Open superchargez opened 1 year ago
I also tried following: I downloaded the model from thebloke (huggingface) and put it in following code:
from ctransformers import AutoModelForCausalLM
llm = AutoModelForCausalLM.from_pretrained('/path/to/wizardcoder.bin', model_type='starcoder')
This works in google colab, though only if you enable GPU.
from ctransformers import AutoModelForCausalLM llm = AutoModelForCausalLM.from_pretrained('/path/to/wizardcoder.bin', model_type='starcoder')
Is there a way to run it locallly, WITHOUT GPU please?
Hi, it looks like a memory issue. How much RAM do you have?
I got 16GB RAM and I am using debian 12. So, RAM should not be the issue here. I have it worked in free google colab which provides you 12GB RAM. Also, same model was running fine in kobold (in Windows) on same machine.
Which file did you download from here? Did you use the same file in Google Colab as well? Are you running it in WSL on your machine? Have you tried running on Windows?
File I used is (smallest one there): https://huggingface.co/TheBloke/WizardCoder-Guanaco-15B-V1.0-GGML/resolve/main/wizardcoder-guanaco-15b-v1.0.ggmlv1.q4_0.bin
How much RAM should it use? (I think it can't run in colab, even though it appears that RAM consumption does not reach limit i.e 12GB). When I tried the same file with Kobold on Windows then it worked, however, I got the error when I tried in linux (with ctransformers).
I will test this again in a few days. And report my finding.
Tried to run it with kobold (in linux) and got following error: System Info: AVX = 1 | AVX2 = 1 | AVX512 = 0 | AVX512_VBMI = 0 | AVX512_VNNI = 0 | FMA = 1 | NEON = 0 | ARM_FMA = 0 | F16C = 1 | FP16_VA = 0 | WASM_SIMD = 0 | BLAS = 1 | SSE3 = 1 | VSX = 0 | gpt2_model_load: loading model from '/home/jawad/Downloads/models/wizardcoder-guanaco-15b-v1.0.ggmlv1.q4_0.bin' gpt2_model_load: n_vocab = 49153 gpt2_model_load: n_ctx = 8192 (2048) gpt2_model_load: n_embd = 6144 gpt2_model_load: n_head = 48 gpt2_model_load: n_layer = 40 gpt2_model_load: ftype = 2002 gpt2_model_load: qntvr = 2 gpt2_model_load: ggml ctx size = 17928.72 MB ggml_aligned_malloc: insufficient memory (attempted to allocate 17928.72 MB) GGML_ASSERT: ggml.c:4399: ctx->mem_buffer != NULL
You were right that more memory was required that currently had on system, (as it was trying with almost 18GB), however, this did not happen in Windows for the same model.
Anyway, is there a way to lower memory consumption? How does Windows allow the model to run?
If I give is smaller context window then it may just work. How do I give it smaller context?
from ctransformers import AutoModelForCausalLM
llm = AutoModelForCausalLM.from_pretrained('starcoder.bin', context_length=2000, model_type='starcoder')
print(llm('What is weather like in NY today?'))
Can you please try running ctransformers on Windows and see if it works.

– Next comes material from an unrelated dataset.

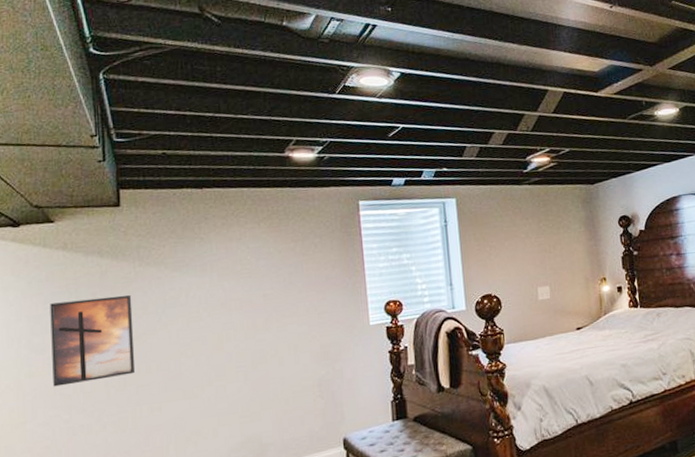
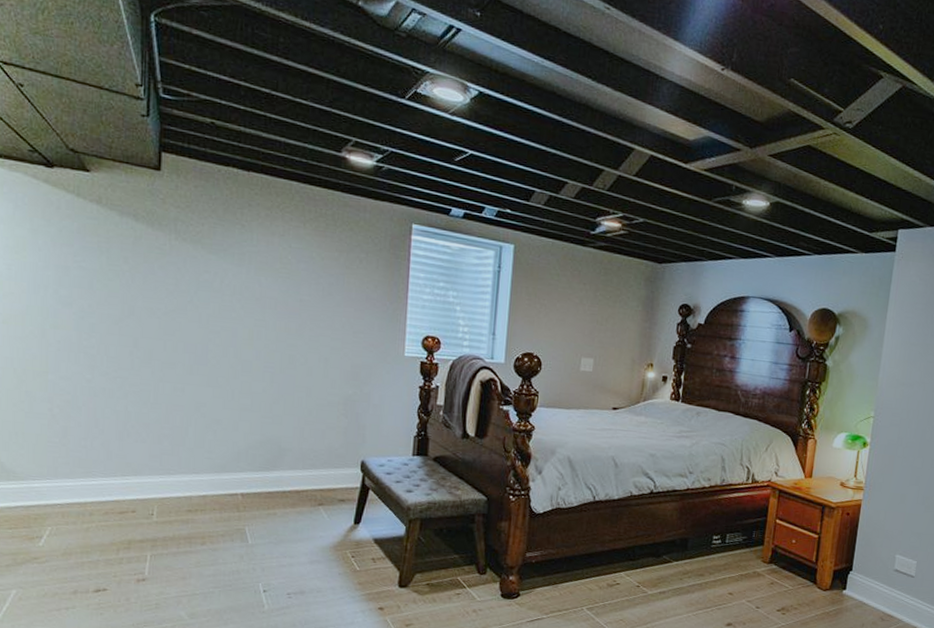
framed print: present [50,294,136,387] -> none [78,257,165,349]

Are you running Linux on WSL? WSL has less memory allocated compared to Windows. I'm guessing on Windows also it requires more memory but using swap when it runs out of memory and on Linux the swap might not be enough. You can try adding more swap on Linux and see if it works.
Currently changing context_length
is not supported for starcoder models. You can try reducing batch_size
:
llm = AutoModelForCausalLM.from_pretrained(..., batch_size=1)
I have only one system with 16GB RAM, which currently has debian 12 on it. I'm not running on WSL, because I think it would require even more RAM. So my current option is only to try with your code above, with batch size of 1. I will try this today and come back with results.
llm = AutoModelForCausalLM.from_pretrained(model_path=model, batch_size=1)
System Info: AVX = 1 | AVX2 = 1 | AVX512 = 0 | AVX512_VBMI = 0 | AVX512_VNNI = 0 | FMA = 1 | NEON = 0 | ARM_FMA = 0 | F16C = 1 | FP16_VA = 0 | WASM_SIMD = 0 | BLAS = 1 | SSE3 = 1 | VSX = 0 |
@superchargez How can you get this information from Ctransformers? I can't see this information while loading or running the model. Is there any verbose flag?
It was ran in Kobold I wanted to show that memory requirement exceeded that is why it was not working with ctransformers either.
Hi, I am trying to use "TheBloke/WizardCoder-Guanaco-15B-V1.0-GGML", however, I am getting following error:
I get same error with abacaj's replit inference code, though I replaced model type and model in line 48 and 49, and even changed context length to 4444.